This is the second error: Error from mmif:

Traceback (most recent call last):
  File "/mnt/c/Users/J/Documents/WORK/Clams/aapb-evaluations-run/asr_eval/batch_asr_eval.py", line 40, in batch_run_wer
    wer_result_exact_case = calculateWer(hyp_file_path, gold_file_path, True)
  File "/mnt/c/Users/J/Documents/WORK/Clams/aapb-evaluations-run/asr_eval/asr_eval.py", line 40, in calculateWer
    hyp = process_text(get_text_from_mmif(hyp_file), not exact_case)
  File "/mnt/c/Users/J/Documents/WORK/Clams/aapb-evaluations-run/asr_eval/asr_eval.py", line 15, in get_text_from_mmif
    annotation_dict = view_dict['annotations'][0]

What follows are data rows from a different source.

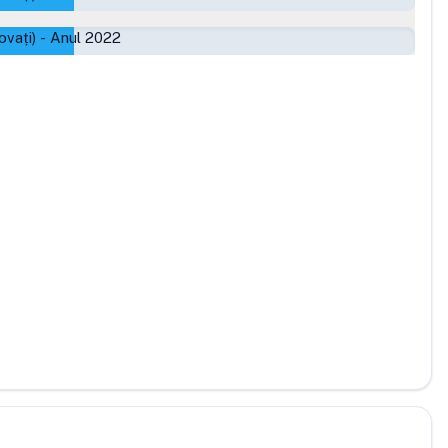
ovați)
-
Anul 2022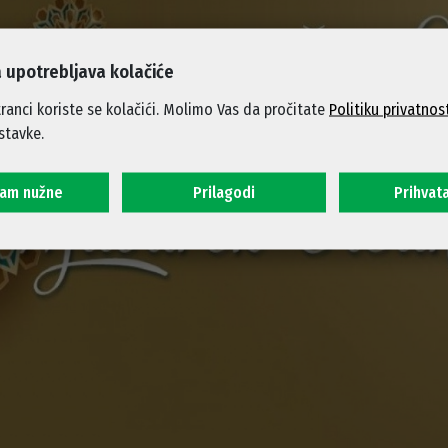
 upotrebljava kolačiće
ranci koriste se kolačići. Molimo Vas da pročitate
Politiku privatnos
stavke.
ćam nužne
Prilagodi
Prihvat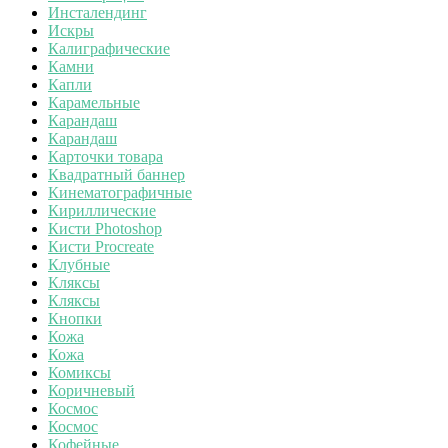
Инсталендинг
Искры
Калиграфические
Камни
Капли
Карамельные
Карандаш
Карандаш
Карточки товара
Квадратный баннер
Кинематографичные
Кириллические
Кисти Photoshop
Кисти Procreate
Клубные
Кляксы
Кляксы
Кнопки
Кожа
Кожа
Комиксы
Коричневый
Космос
Космос
Кофейные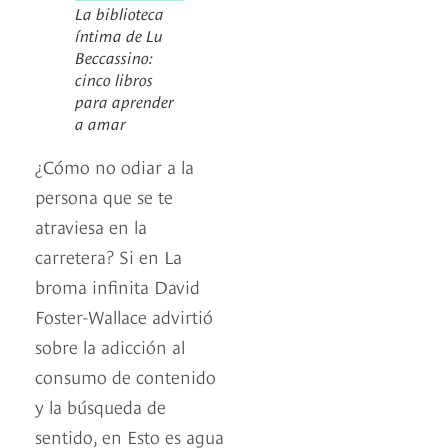
La biblioteca
íntima de Lu
Beccassino:
cinco libros
para aprender
a amar
¿Cómo no odiar a la
persona que se te
atraviesa en la
carretera? Si en La
broma infinita David
Foster-Wallace advirtió
sobre la adicción al
consumo de contenido
y la búsqueda de
sentido, en Esto es agua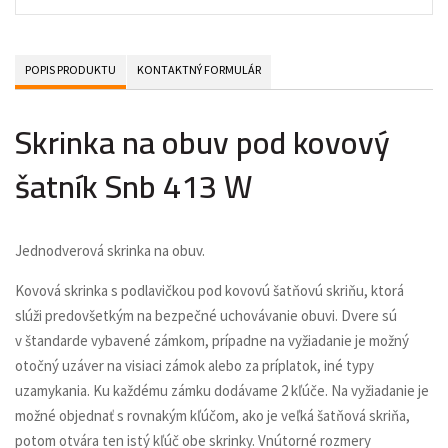
POPIS PRODUKTU
KONTAKTNÝ FORMULÁR
Skrinka na obuv pod kovový
šatník Snb 413 W
Jednodverová skrinka na obuv.
Kovová skrinka s podlavičkou pod kovovú šatňovú skriňu, ktorá
slúži predovšetkým na bezpečné uchovávanie obuvi. Dvere sú
v štandarde vybavené zámkom, prípadne na vyžiadanie je možný
otočný uzáver na visiaci zámok alebo za príplatok, iné typy
uzamykania. Ku každému zámku dodávame 2 kľúče. Na vyžiadanie je
možné objednať s rovnakým kľúčom, ako je veľká šatňová skriňa,
potom otvára ten istý kľúč obe skrinky. Vnútorné rozmery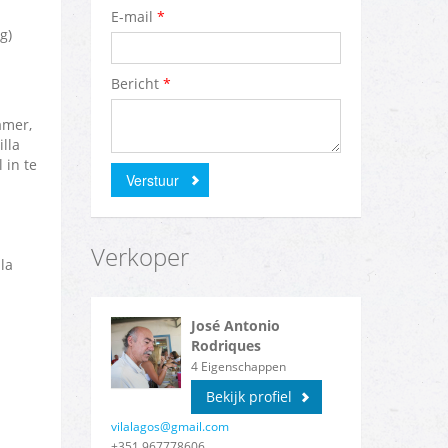
E-mail
*
g)
Bericht
*
amer,
lla
 in te
Verstuur
Verkoper
la
José Antonio
Rodriques
4
Eigenschappen
Bekijk profiel
vilalagos@gmail.com
+351 967778606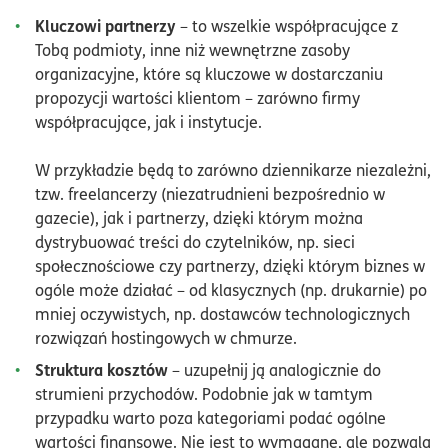
Kluczowi partnerzy
– to wszelkie współpracujące z
Tobą podmioty, inne niż wewnętrzne zasoby
organizacyjne, które są kluczowe w dostarczaniu
propozycji wartości klientom – zarówno firmy
współpracujące, jak i instytucje.
W przykładzie będą to zarówno dziennikarze niezależni,
tzw. freelancerzy (niezatrudnieni bezpośrednio w
gazecie), jak i partnerzy, dzięki którym można
dystrybuować treści do czytelników, np. sieci
społecznościowe czy partnerzy, dzięki którym biznes w
ogóle może działać – od klasycznych (np. drukarnie) po
mniej oczywistych, np. dostawców technologicznych
rozwiązań hostingowych w chmurze.
Struktura kosztów
– uzupełnij ją analogicznie do
strumieni przychodów. Podobnie jak w tamtym
przypadku warto poza kategoriami podać ogólne
wartości finansowe. Nie jest to wymagane, ale pozwala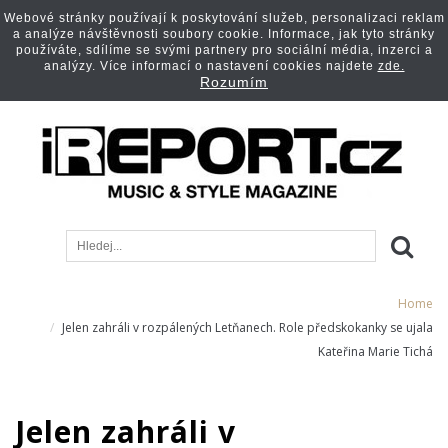
Webové stránky používají k poskytování služeb, personalizaci reklam
a analýze návštěvnosti soubory cookie. Informace, jak tyto stránky
používáte, sdílíme se svými partnery pro sociální média, inzerci a
analýzy. Více informací o nastavení cookies najdete
zde.
Rozumím
Home
Jelen zahráli v rozpálených Letňanech. Role předskokanky se ujala
Kateřina Marie Tichá
Jelen zahráli v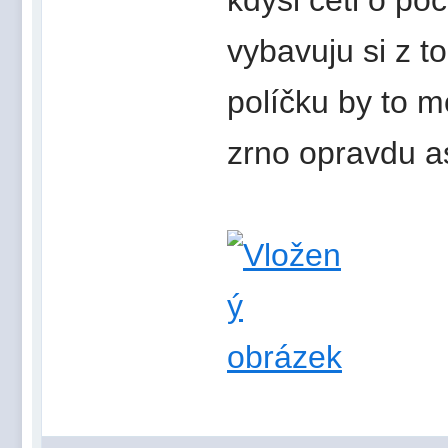
vybavuju si z 
políčku by to m
zrno opravdu 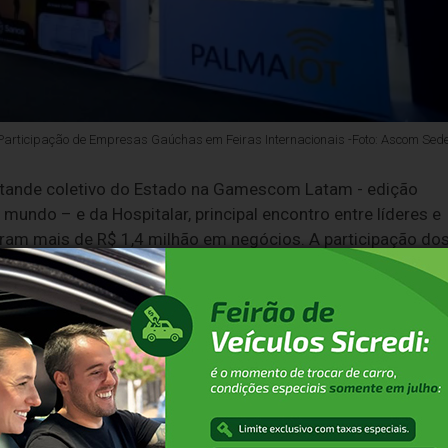
 Participação de Empresas Gaúchas em Feiras Internacionais -Foto: Ascom Sed
tande coletivo do Estado na Gamescom Latam - edição
mundo – e da Hospitalar, principal encontro entre líderes e
aram mais de R$ 1,4 milhão em negócios. A participação do
o, por meio da Secretaria de Desenvolvimento Econômico
o de Empresas Gaúchas em Feiras Internacionais e Naciona
l nos espaços.
, que aconteceu entre os dias 30 de abril e 3 de maio, em S
 mais de R$1 milhão, além de prospectarem outros 105, com
óximos doze meses.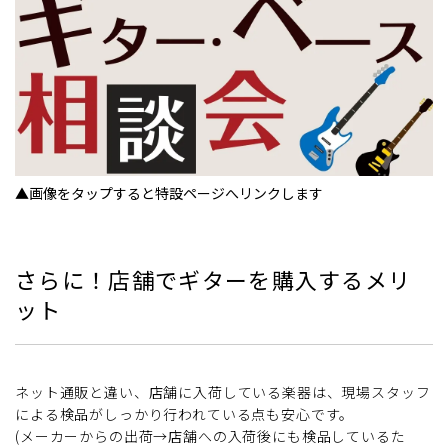
▲画像をタップすると特設ページへリンクします
さらに！店舗でギターを購入するメリ
ット
ネット通販と違い、店舗に入荷している楽器は、現場スタッフ
による検品がしっかり行われている点も安心です。
(メーカーからの出荷→店舗への入荷後にも検品しているた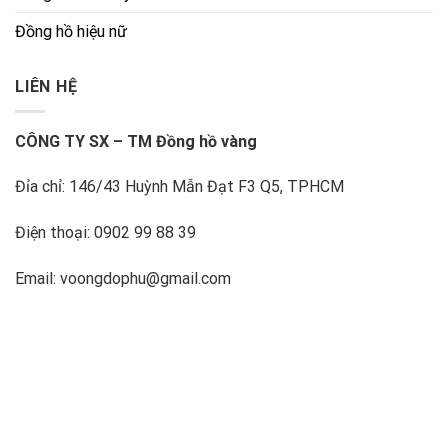
Đồng hồ hiệu nữ
LIÊN HỆ
CÔNG TY SX – TM Đồng hồ vàng
Đỉa chỉ: 146/43 Huỳnh Mẫn Đạt F3 Q5, TPHCM
Điện thoại: 0902 99 88 39
Email: voongdophu@gmail.com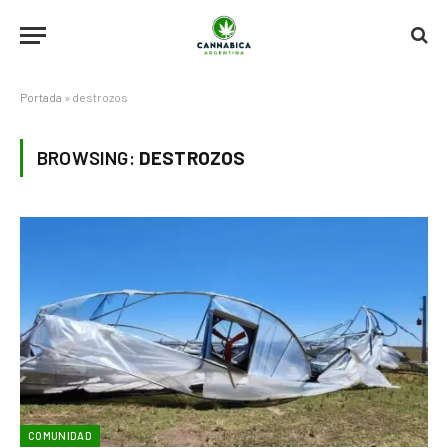
Portada
»
destrozos
BROWSING:
DESTROZOS
COMUNIDAD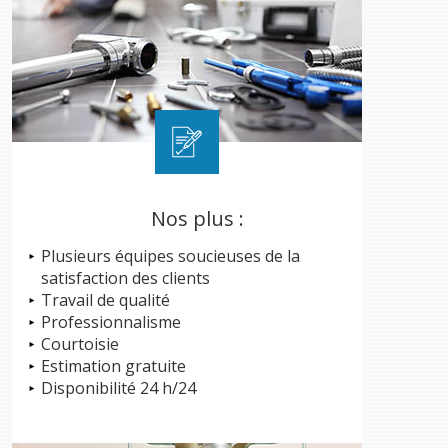
Nos plus :
Plusieurs équipes soucieuses de la
satisfaction des clients
Travail de qualité
Professionnalisme
Courtoisie
Estimation gratuite
Disponibilité 24 h/24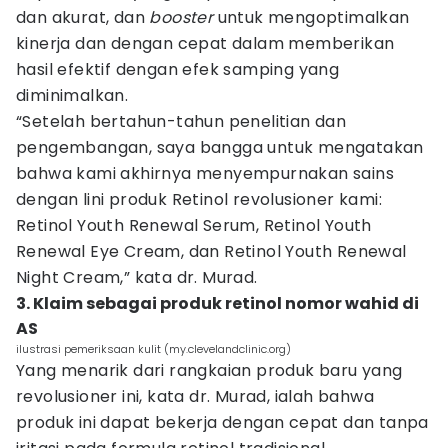
dan akurat, dan
booster
untuk mengoptimalkan
kinerja dan dengan cepat dalam memberikan
hasil efektif dengan efek samping yang
diminimalkan.
“Setelah bertahun-tahun penelitian dan
pengembangan, saya bangga untuk mengatakan
bahwa kami akhirnya menyempurnakan sains
dengan lini produk Retinol revolusioner kami:
Retinol Youth Renewal Serum, Retinol Youth
Renewal Eye Cream, dan Retinol Youth Renewal
Night Cream,” kata dr. Murad.
3. Klaim sebagai produk retinol nomor wahid di
AS
ilustrasi pemeriksaan kulit (my.clevelandclinic.org)
Yang menarik dari rangkaian produk baru yang
revolusioner ini, kata dr. Murad, ialah bahwa
produk ini dapat bekerja dengan cepat dan tanpa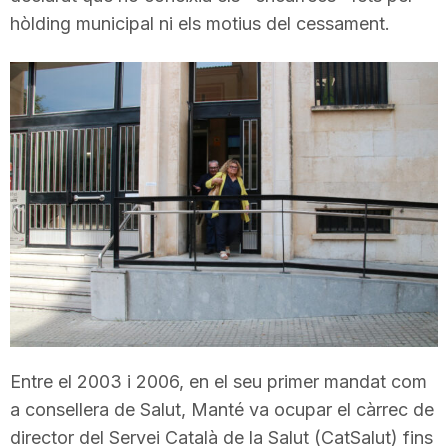
hòlding municipal ni els motius del cessament.
T
a
r
r
a
g
Entre el 2003 i 2006, en el seu primer mandat com
o
a consellera de Salut, Manté va ocupar el càrrec de
director del Servei Català de la Salut (CatSalut) fins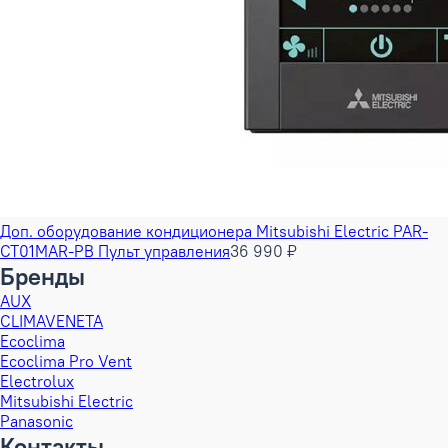
Доп. оборудование кондиционера Mitsubishi Electric PAR-
CT01MAR-PB Пульт управления
36 990 ₽
Бренды
AUX
CLIMAVENETA
Ecoclima
Ecoclima Pro Vent
Electrolux
Mitsubishi Electric
Panasonic
Контакты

IndexError: list index out of range
wer_exception list index out of range
1192119703jzx commented 3 months ago

The bug is fixed in new evaluate.py from the asr_eval_update branch. The IndexError: list index out of range is caused by the factor that certain files in prep data for whisper base only contain error message but no annotation content. The cause of No matching file error is not sure but is fixed in the rewrite evaluate.py.